What you have to do: Copy out every line of the records below, relabeling the field "common name" as "vernacular name" and keeping everything else the same.

Input records:
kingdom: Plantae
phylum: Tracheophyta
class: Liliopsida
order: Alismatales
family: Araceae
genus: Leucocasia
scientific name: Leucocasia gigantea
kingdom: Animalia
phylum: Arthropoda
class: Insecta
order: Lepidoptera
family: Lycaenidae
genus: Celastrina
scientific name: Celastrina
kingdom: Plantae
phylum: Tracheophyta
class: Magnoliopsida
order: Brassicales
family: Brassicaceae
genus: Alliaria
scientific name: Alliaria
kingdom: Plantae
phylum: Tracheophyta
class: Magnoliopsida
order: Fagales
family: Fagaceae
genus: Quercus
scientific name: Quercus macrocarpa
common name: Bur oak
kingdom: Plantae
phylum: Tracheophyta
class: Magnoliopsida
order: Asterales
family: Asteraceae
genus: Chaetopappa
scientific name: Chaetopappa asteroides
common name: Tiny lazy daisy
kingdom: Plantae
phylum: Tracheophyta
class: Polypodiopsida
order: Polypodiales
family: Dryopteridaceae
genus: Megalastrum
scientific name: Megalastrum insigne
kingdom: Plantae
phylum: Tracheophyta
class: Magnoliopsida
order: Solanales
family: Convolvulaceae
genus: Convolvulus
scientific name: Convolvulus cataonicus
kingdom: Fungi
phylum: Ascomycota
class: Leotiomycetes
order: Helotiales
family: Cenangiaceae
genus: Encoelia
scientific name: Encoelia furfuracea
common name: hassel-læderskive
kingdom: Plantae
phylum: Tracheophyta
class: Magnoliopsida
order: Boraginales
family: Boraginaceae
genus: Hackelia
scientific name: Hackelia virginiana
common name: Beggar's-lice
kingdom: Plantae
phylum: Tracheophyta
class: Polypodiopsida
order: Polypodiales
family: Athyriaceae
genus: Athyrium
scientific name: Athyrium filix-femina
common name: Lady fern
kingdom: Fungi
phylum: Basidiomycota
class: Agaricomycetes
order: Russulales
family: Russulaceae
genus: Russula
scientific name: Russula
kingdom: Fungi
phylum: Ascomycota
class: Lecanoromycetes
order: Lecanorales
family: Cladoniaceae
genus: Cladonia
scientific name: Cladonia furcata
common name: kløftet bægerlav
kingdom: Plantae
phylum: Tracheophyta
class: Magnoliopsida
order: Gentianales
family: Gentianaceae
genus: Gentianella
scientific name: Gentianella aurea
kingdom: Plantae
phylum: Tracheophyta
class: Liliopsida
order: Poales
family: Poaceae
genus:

Task result:
kingdom: Plantae
phylum: Tracheophyta
class: Liliopsida
order: Alismatales
family: Araceae
genus: Leucocasia
scientific name: Leucocasia gigantea
kingdom: Animalia
phylum: Arthropoda
class: Insecta
order: Lepidoptera
family: Lycaenidae
genus: Celastrina
scientific name: Celastrina
kingdom: Plantae
phylum: Tracheophyta
class: Magnoliopsida
order: Brassicales
family: Brassicaceae
genus: Alliaria
scientific name: Alliaria
kingdom: Plantae
phylum: Tracheophyta
class: Magnoliopsida
order: Fagales
family: Fagaceae
genus: Quercus
scientific name: Quercus macrocarpa
vernacular name: Bur oak
kingdom: Plantae
phylum: Tracheophyta
class: Magnoliopsida
order: Asterales
family: Asteraceae
genus: Chaetopappa
scientific name: Chaetopappa asteroides
vernacular name: Tiny lazy daisy
kingdom: Plantae
phylum: Tracheophyta
class: Polypodiopsida
order: Polypodiales
family: Dryopteridaceae
genus: Megalastrum
scientific name: Megalastrum insigne
kingdom: Plantae
phylum: Tracheophyta
class: Magnoliopsida
order: Solanales
family: Convolvulaceae
genus: Convolvulus
scientific name: Convolvulus cataonicus
kingdom: Fungi
phylum: Ascomycota
class: Leotiomycetes
order: Helotiales
family: Cenangiaceae
genus: Encoelia
scientific name: Encoelia furfuracea
vernacular name: hassel-læderskive
kingdom: Plantae
phylum: Tracheophyta
class: Magnoliopsida
order: Boraginales
family: Boraginaceae
genus: Hackelia
scientific name: Hackelia virginiana
vernacular name: Beggar's-lice
kingdom: Plantae
phylum: Tracheophyta
class: Polypodiopsida
order: Polypodiales
family: Athyriaceae
genus: Athyrium
scientific name: Athyrium filix-femina
vernacular name: Lady fern
kingdom: Fungi
phylum: Basidiomycota
class: Agaricomycetes
order: Russulales
family: Russulaceae
genus: Russula
scientific name: Russula
kingdom: Fungi
phylum: Ascomycota
class: Lecanoromycetes
order: Lecanorales
family: Cladoniaceae
genus: Cladonia
scientific name: Cladonia furcata
vernacular name: kløftet bægerlav
kingdom: Plantae
phylum: Tracheophyta
class: Magnoliopsida
order: Gentianales
family: Gentianaceae
genus: Gentianella
scientific name: Gentianella aurea
kingdom: Plantae
phylum: Tracheophyta
class: Liliopsida
order: Poales
family: Poaceae
genus:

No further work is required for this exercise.